As diverse people break dirt together and plant "seed bombs" on what 
is, in truth, a pretty insignifi- cant plot,guerrilla gardening can 
seem as much a search for meaning as it is an act of charity. It makes 
Mr. McMillan feel "useful [and] important" as a break from the office 
monotony. And for Ms. Galea, "it is better than just going out and 
getting drunk, which is one of the only options for young people these 
days. This is more enjoyable - and the effects last longer."

Perhaps guerrilla gardening is a response to the alienation of urban 
life - the distance urban residents and workers can feel among the gray 
monoliths owned (and neglected) by faceless bureaucrats. Guerrilla 
gardening looks like an attempt not only to make cities more colorful, 
but also to take symbolic ownership of them and make them more livable.

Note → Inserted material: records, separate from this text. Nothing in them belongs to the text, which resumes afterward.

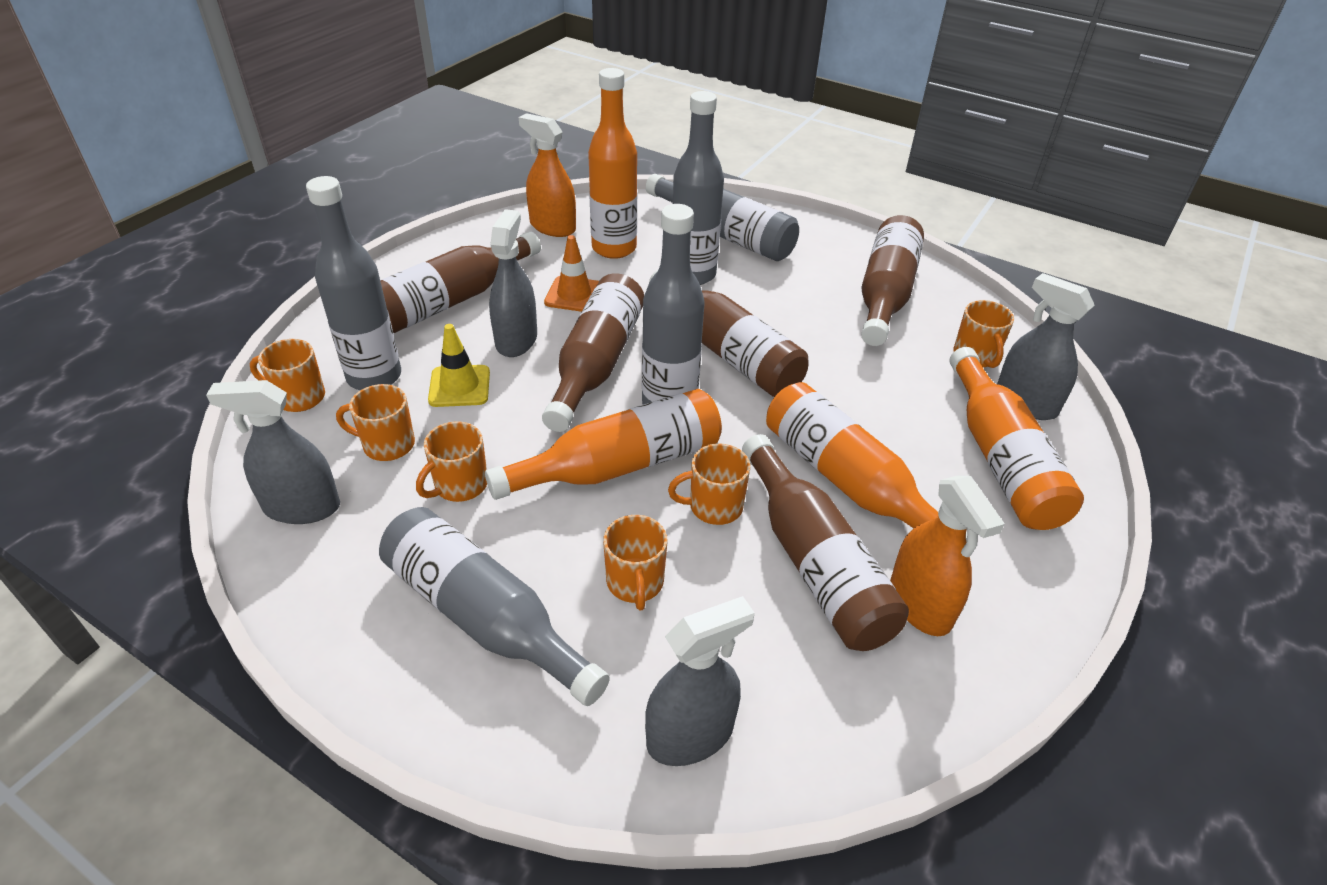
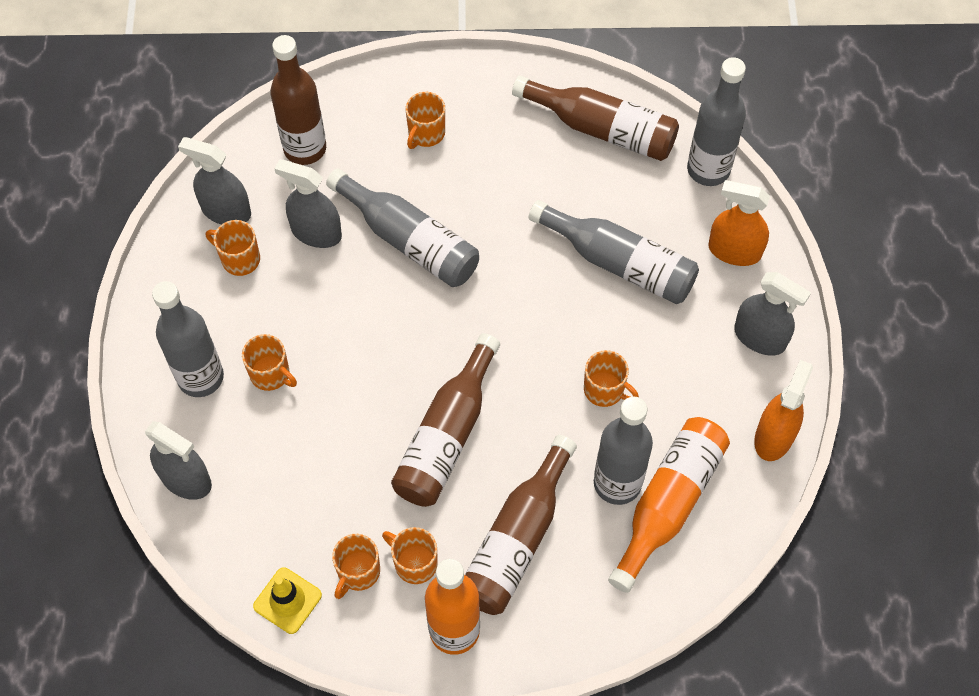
brown bottle: 5 -> 4
orange bottle: 4 -> 2
orange traffic cone: 1 -> 0

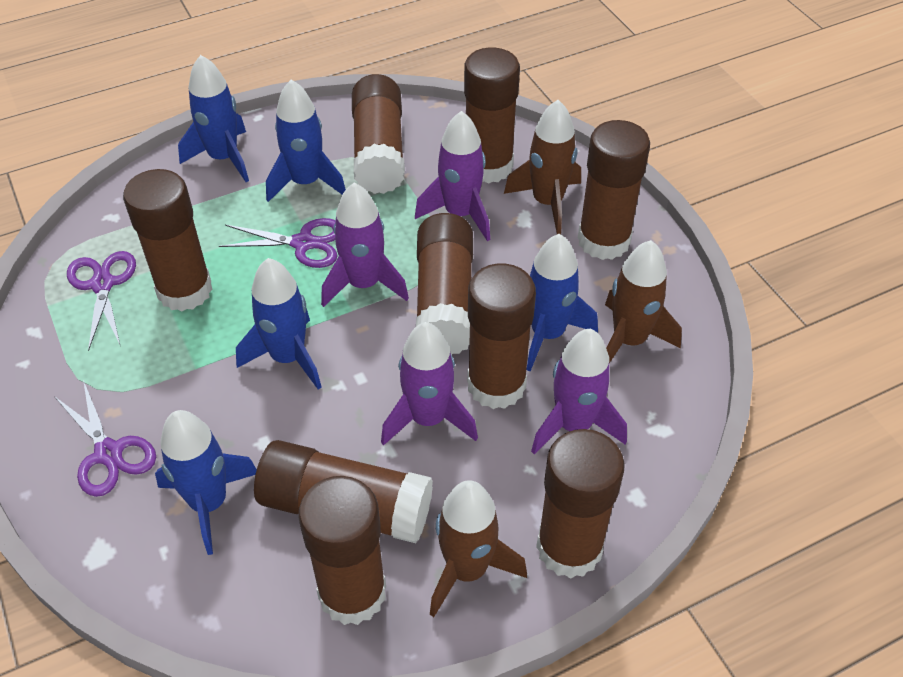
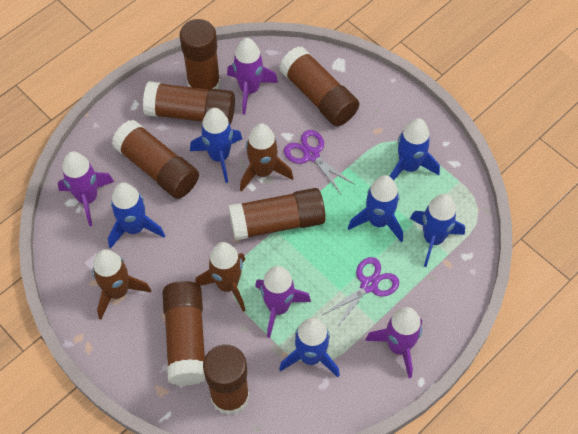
blue rocket: 5 -> 6
brown glue stick: 9 -> 7
purple scissors: 3 -> 2

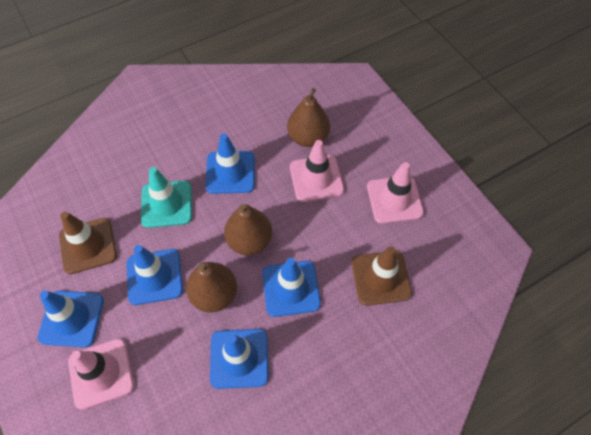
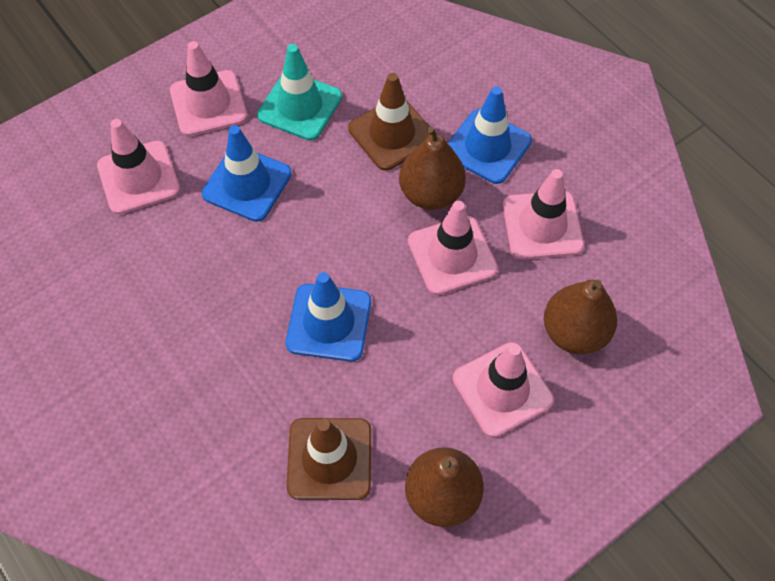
blue traffic cone: 5 -> 3
pink traffic cone: 3 -> 5

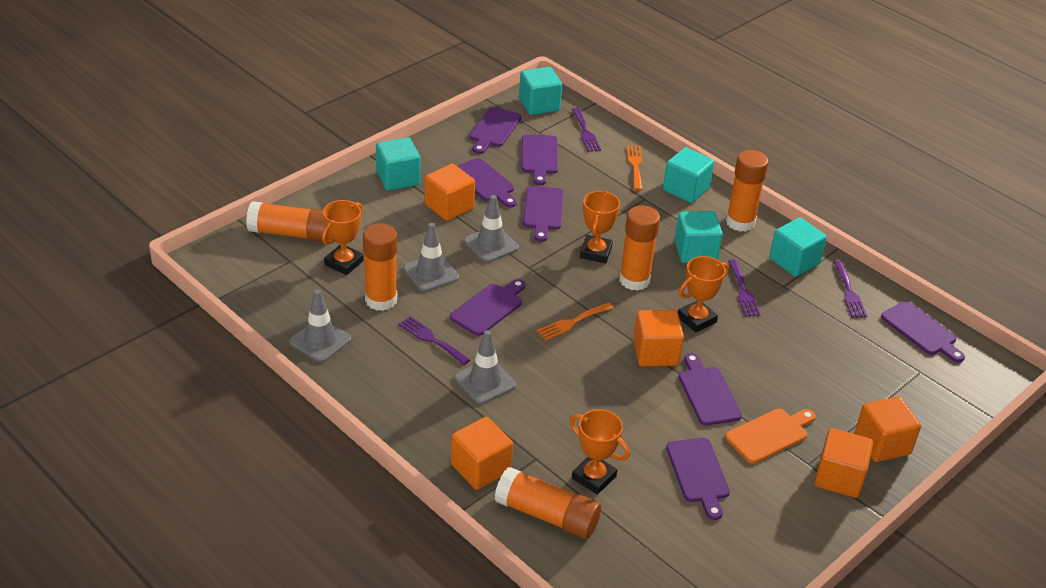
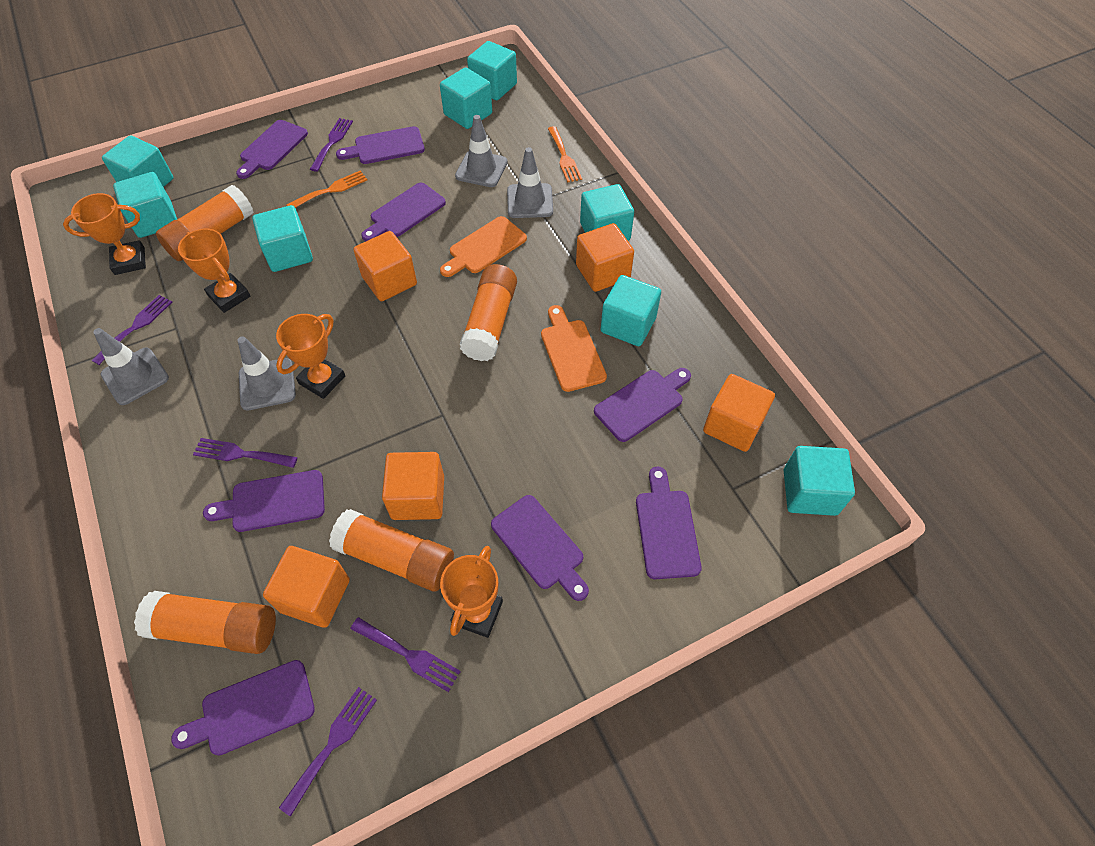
orange cutting board: 1 -> 2
orange glue stick: 5 -> 4
purple fork: 4 -> 5
turquoise cube: 5 -> 8

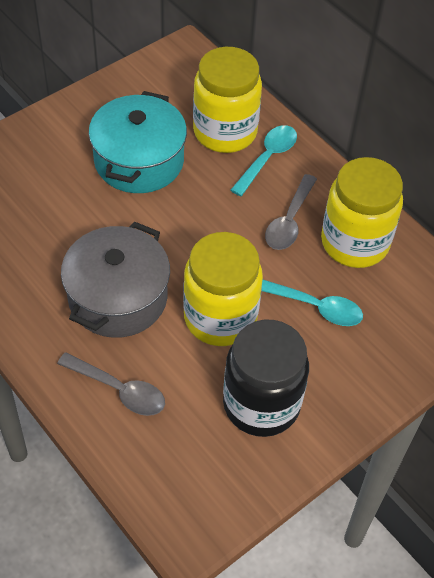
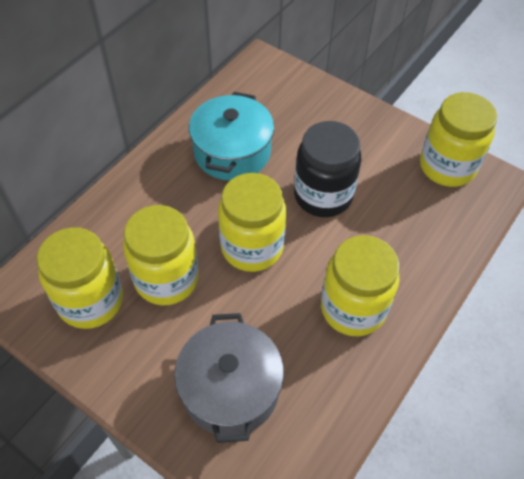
grey spoon: 2 -> 0
turquoise spoon: 2 -> 0
yellow jar: 3 -> 5

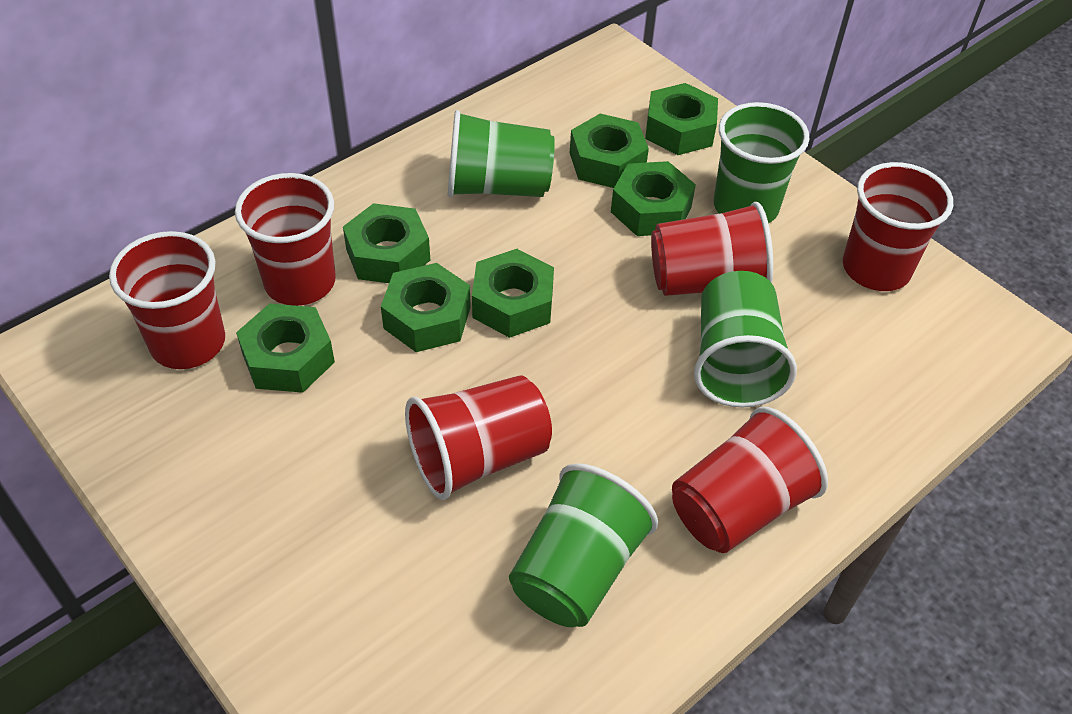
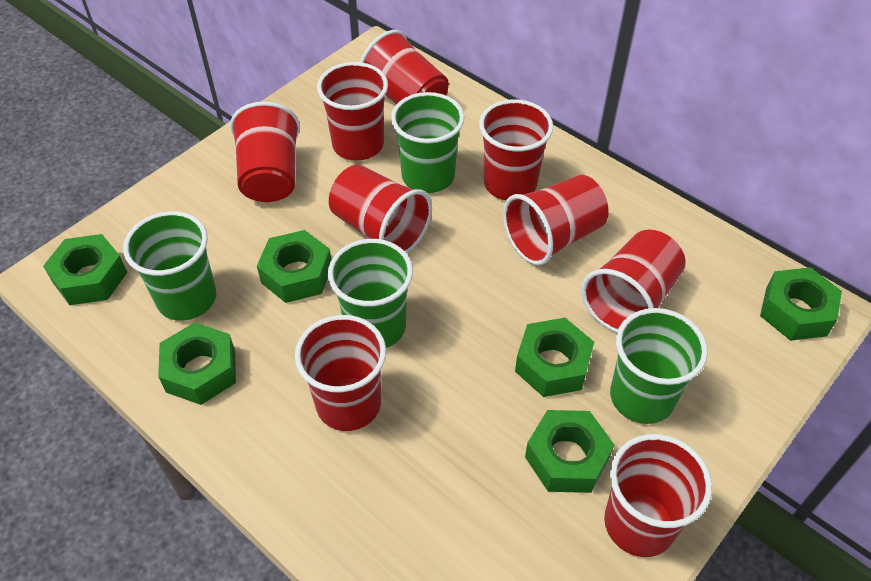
green nut: 7 -> 6
red cup: 6 -> 9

But guerrilla gardners make "a spectacle of civic duty," suggests James 
Heartfield, an urban issues writer. "People are always doing good 
things that make their cities nicer places, but they don't necessarily 
advertise it or invite the media along to watch. These guerrillas seem 
to want to make a statement about themselves and their values, as much 
as to transform patches of urban land."

In Stratford, it's now after midnight. The plot is transformed: On a 
budget of 264 ($500), weeds have been plucked, a ton of gravel laid, 
the mud enriched, shrubs planted - and, if the locals care for them, 
they'll bloom into full-on plants and flowers.

"Look what we've done.... We've made a small but important difference 
in a big city" says Ms. Campbell.

It seems that both a patch of land and the guerrilla gardeners 
themselves have been transformed by the night's experience.